An algorithm for the shortest graph path discovery is proposed. An existing relational database approach is adapted to address the shortest graph path discovery in a distributed computing framework, in particular, Spark. The 2-hop reachability index is exploited to prune non-reachable paths during discovery computation. A vertex re-labeling technique is proposed to reduce the size of the 2-hop reachability index. Experimental results show that the proposed approach can successfully manage a large graph, which previous studies have failed to do.
The discovered shortest graph path can be transformed into a graph path query to find another similar graph path. To achieve this, a MapReduce algorithm for graph path matching, based on multi-way joins, is proposed. A signature encoding technique is devised to prune intermediate data that is not relevant to the given query. Experiments against RDF (Resource Description Framework) datasets show that SPARQL query processing is faster than the state-of-the-art approaches.

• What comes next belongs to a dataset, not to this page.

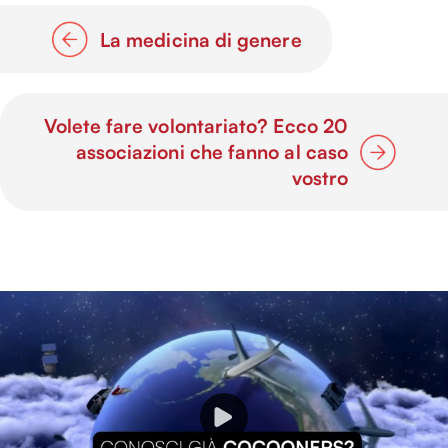
La medicina di genere
Volete fare volontariato? Ecco 20
associazioni che fanno al caso
vostro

To adapt these algorithms into the problem of drug combinations causing adverse effects, a novel pathway graph model is proposed. In particular, a pathway relationship model is described
directed links between pathways are established using protein–protein interactions and up/down regulations between genes. A prototype system based on a visualization framework is implemented and applied to a pathway graph that is built on the basis of several biomedical Linked Data (e.g. Reactome, KEGG, BioGrid, STRING and etc). A list of candidate drug combinations is obtained using the proposed system, which is compared with known drug-drug combinations available in DrugBank.
A scalable graph path discovery solution is proposed in this thesis. Distributed computing frameworks and several index structures are exploited to efficiently handle massive graphs. A pathway graph model is defined and a prototype system for biomedical researchers is implemented to apply the algorithms to the problem of drug combinations causing adverse effects. In future works, the solution will be generalized to address the temporal organization of signaling pathways, thereby enabling the causes of adverse effects of drug combination to be better understood.